Under the current Administration, NASA has been tasked with returning American astronauts to the Moon as quickly as possible. The Artemis program would launch a crewed mission to our nearest celestial neighbor as soon as 2024, and establish a system for sustainable exploration and habitation by 2028. It’s an extremely aggressive timeline, to put it mildly.

To have any chance of meeting these goals, NASA will have to enlist the help of not only its international partners, but private industry. There simply isn’t enough time for the agency to design, build, and test all of the hardware that will eventually be required for any sort of sustained presence on or around the Moon. By awarding a series of contracts, NASA plans to offload some of the logistical components of the Artemis program to qualified companies and agencies.

Artist’s Rendering of the Dragon XL

For anyone who’s been following the New Space race these last few years, it should come as no surprise to hear that SpaceX has already been awarded one of these lucrative logistics contracts.
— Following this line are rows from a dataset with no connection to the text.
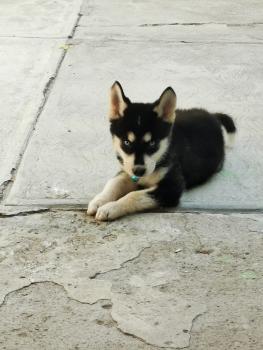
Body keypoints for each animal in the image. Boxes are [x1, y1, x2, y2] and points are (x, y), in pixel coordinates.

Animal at [88, 81, 237, 221]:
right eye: (127, 142)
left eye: (152, 143)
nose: (139, 171)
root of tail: (213, 116)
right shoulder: (126, 170)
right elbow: (113, 183)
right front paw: (99, 201)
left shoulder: (171, 188)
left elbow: (133, 195)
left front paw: (110, 208)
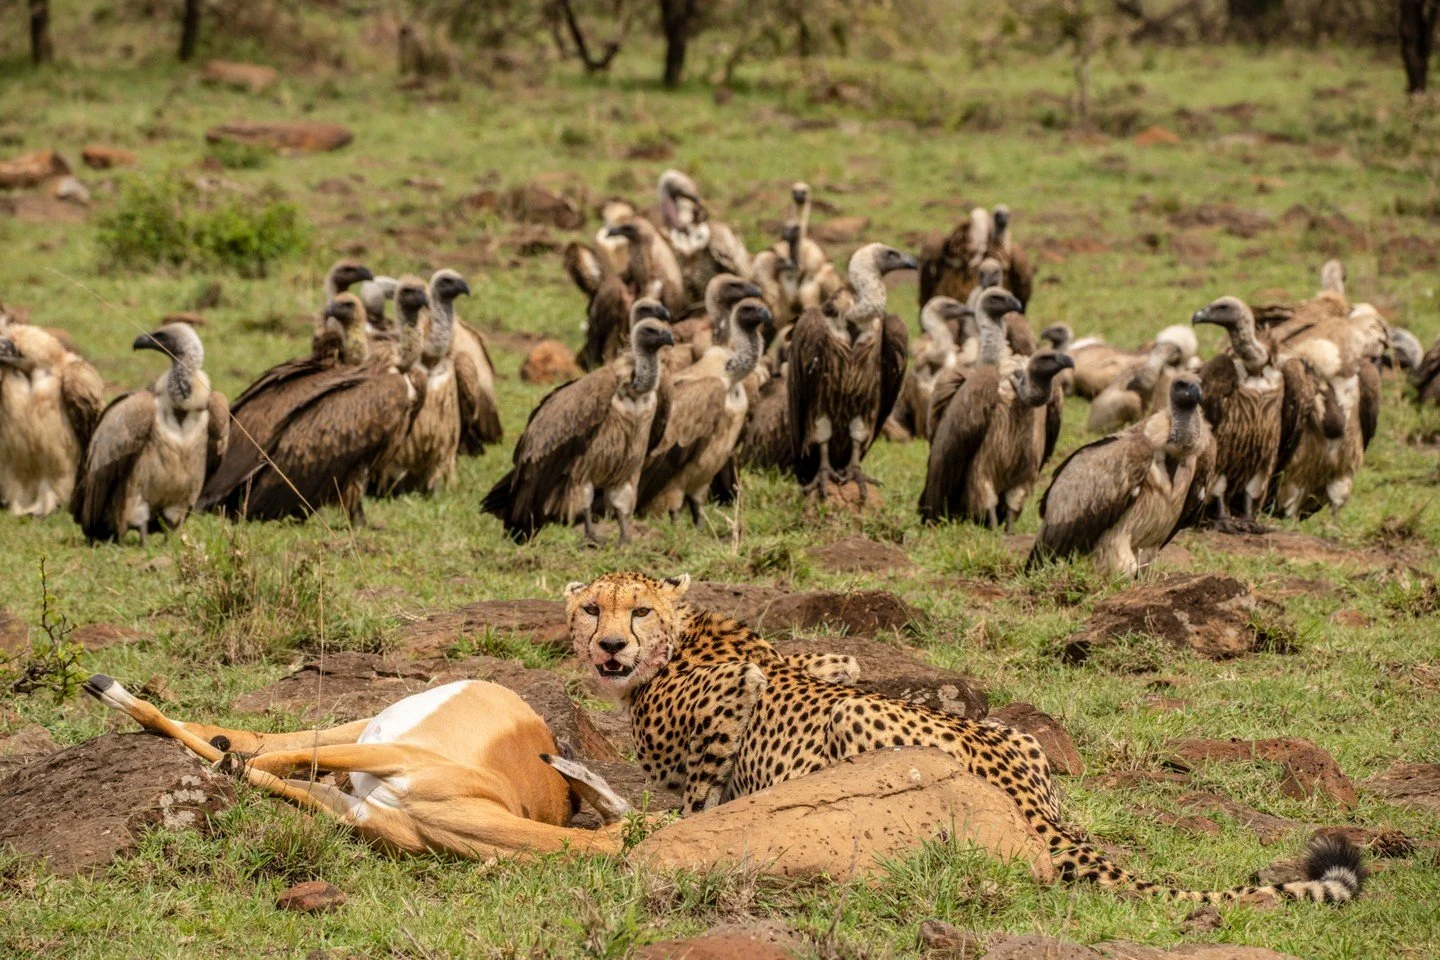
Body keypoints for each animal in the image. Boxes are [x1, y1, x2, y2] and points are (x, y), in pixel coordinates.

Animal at [566, 570, 1365, 906]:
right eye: (591, 608)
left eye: (637, 611)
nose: (609, 645)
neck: (682, 637)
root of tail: (1030, 798)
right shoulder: (831, 663)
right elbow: (831, 662)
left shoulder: (740, 688)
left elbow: (699, 791)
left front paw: (680, 825)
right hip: (1015, 736)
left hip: (859, 729)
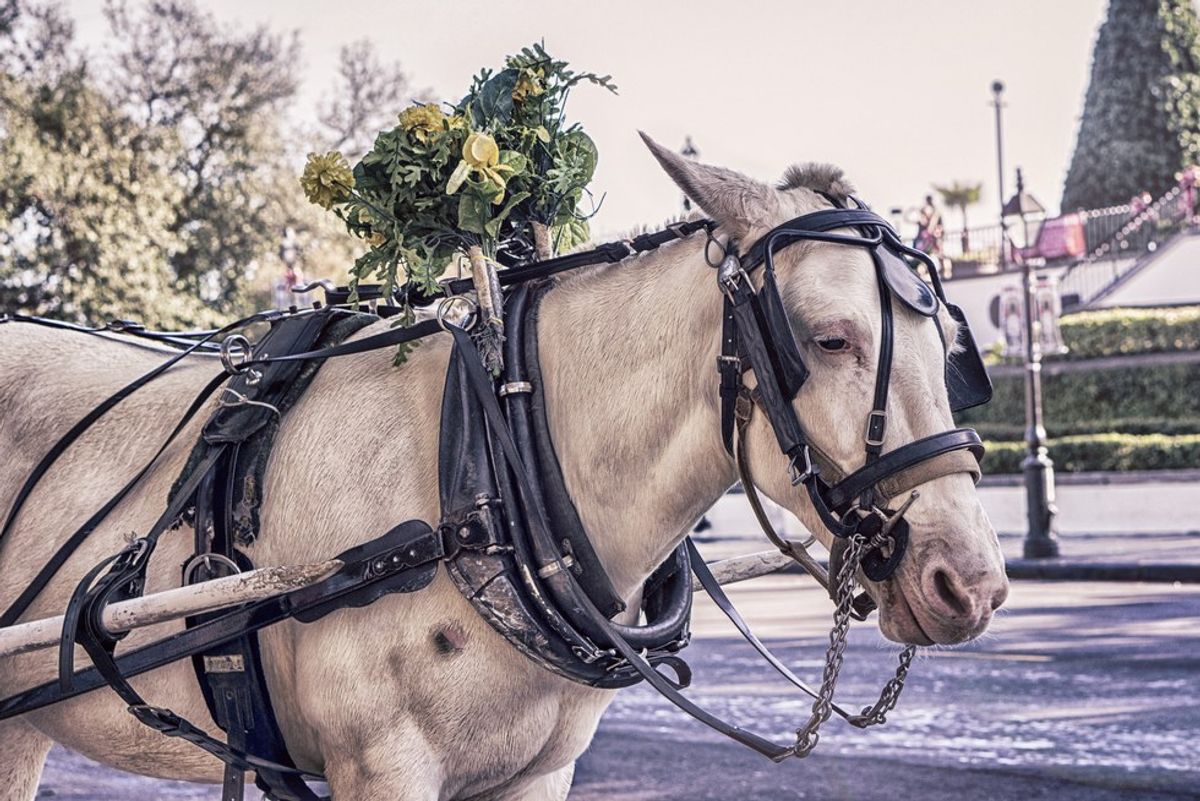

They’ve been selected as the first commercial provider for cargo deliveries to Gateway, a small space station that NASA intendeds to operate in lunar orbit. Considering SpaceX already has a contract to resupply the International Space Station, they were the ideal candidate to offer similar services for a future lunar outpost.

But that certainly doesn’t mean it will be easy. The so-called “Gateway Logistics Services” contract stipulates that providers must be able to deliver at least 3,400 kilograms (7,500 pounds) of pressurized cargo and 1,000 kilograms (2,200 pounds) of unpressurized cargo to lunar orbit. That’s beyond the capabilities of SpaceX’s Dragon spacecraft, which was only designed to service low Earth orbit.

To complete this new mission, the company is proposing a new vehicle they’re calling the Dragon XL that would ride to orbit on the Falcon Heavy booster. But even for this New Space darling, there’s not a lot of time to design, test, and build a brand-new spacecraft. To get the Dragon XL flying as quickly as possible, SpaceX is going to need to strip the craft down to the bare minimum.